As we approach the end of Evangelii Gaudium, Pope Francis encourages believers to have faith. Such faith translates into a missionary attitude about the reign of God:
278. Faith also means believing in God, believing that he truly loves us, that he is alive, that he is mysteriously capable of intervening, that he does not abandon us and that he brings good out of evil by his power and his infinite creativity. It means believing that he marches triumphantly in history with those who “are called and chosen and faithful” (Rev 17:14). Let us believe the Gospel when it tells us that the kingdom of God is already present in this world and is growing, here and there, and in different ways: like the small seed which grows into a great tree (cf. Mt 13:31-32), like the measure of leaven that makes the dough rise (cf. Mt 13:33) and like the good seed that grows amid the weeds (cf. Mt 13, 24-30) and can always pleasantly surprise us. The kingdom is here, it returns, it struggles to flourish anew. Christ’s resurrection everywhere calls forth seeds of that new world; even if they are cut back, they grow again, for the resurrection is already secretly woven into the fabric of this history, for Jesus did not rise in vain. May we never remain on the sidelines of this march of living hope!

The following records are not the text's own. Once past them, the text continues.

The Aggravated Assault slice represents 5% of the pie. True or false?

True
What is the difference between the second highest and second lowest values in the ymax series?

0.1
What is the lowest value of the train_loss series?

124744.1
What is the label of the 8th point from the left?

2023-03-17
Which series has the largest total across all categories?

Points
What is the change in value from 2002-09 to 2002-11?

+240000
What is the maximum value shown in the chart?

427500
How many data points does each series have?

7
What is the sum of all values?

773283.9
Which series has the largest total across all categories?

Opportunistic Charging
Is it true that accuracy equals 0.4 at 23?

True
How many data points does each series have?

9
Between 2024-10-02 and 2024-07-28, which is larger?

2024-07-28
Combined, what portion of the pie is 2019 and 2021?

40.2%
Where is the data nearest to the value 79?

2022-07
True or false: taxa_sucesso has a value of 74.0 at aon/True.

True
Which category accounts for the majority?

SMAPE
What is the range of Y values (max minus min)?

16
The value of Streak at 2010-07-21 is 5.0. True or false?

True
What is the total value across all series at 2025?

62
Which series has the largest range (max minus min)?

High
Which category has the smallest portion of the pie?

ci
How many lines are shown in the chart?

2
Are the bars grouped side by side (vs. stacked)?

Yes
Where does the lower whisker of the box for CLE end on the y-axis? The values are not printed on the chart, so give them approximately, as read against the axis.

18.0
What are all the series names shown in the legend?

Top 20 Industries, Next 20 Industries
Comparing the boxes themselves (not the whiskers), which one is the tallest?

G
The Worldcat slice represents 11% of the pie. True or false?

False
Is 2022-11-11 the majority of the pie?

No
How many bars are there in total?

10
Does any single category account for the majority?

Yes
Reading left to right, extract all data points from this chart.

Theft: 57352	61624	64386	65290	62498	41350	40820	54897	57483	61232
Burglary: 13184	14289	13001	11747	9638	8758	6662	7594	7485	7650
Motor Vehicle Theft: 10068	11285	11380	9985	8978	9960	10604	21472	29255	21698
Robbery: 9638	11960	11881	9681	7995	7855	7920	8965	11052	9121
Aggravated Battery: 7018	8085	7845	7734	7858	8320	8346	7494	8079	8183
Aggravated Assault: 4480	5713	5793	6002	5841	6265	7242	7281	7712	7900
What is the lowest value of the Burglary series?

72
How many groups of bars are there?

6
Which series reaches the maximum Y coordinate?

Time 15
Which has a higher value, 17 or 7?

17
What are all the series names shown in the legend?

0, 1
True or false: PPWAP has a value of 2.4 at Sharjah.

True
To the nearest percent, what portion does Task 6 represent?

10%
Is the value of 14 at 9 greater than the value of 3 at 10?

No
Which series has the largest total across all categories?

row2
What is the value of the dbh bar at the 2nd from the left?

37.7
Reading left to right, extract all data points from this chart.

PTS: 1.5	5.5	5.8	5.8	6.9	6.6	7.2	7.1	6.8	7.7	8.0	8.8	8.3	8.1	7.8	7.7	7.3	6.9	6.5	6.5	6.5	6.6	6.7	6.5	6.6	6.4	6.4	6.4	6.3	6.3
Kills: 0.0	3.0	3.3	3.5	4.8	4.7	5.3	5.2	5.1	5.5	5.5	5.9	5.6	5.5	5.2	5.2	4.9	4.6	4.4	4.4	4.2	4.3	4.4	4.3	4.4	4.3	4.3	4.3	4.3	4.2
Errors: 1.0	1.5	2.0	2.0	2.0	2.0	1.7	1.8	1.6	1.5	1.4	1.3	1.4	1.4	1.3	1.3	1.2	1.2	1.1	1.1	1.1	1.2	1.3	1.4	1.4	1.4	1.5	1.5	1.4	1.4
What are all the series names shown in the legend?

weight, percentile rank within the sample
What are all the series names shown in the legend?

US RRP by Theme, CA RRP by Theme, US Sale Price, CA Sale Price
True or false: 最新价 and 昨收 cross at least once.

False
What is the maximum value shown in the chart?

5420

Christian faith and the ripples of Christ’s resurrection through time may be small, hidden, and seemingly without meaning or impact. But they persist. Such persistence is the mark of the creativity of God, working through unexpected and curious means to achieve the growth spoken of in the Gospels.
Interior reflection on this is part of our encounter with life and with the tools of our faith. But at some point, the Spirit-filled among us gain the attitude of quiet confidence as our tasks continue, seemingly without impact. Because, we should realize, they are not really our tasks.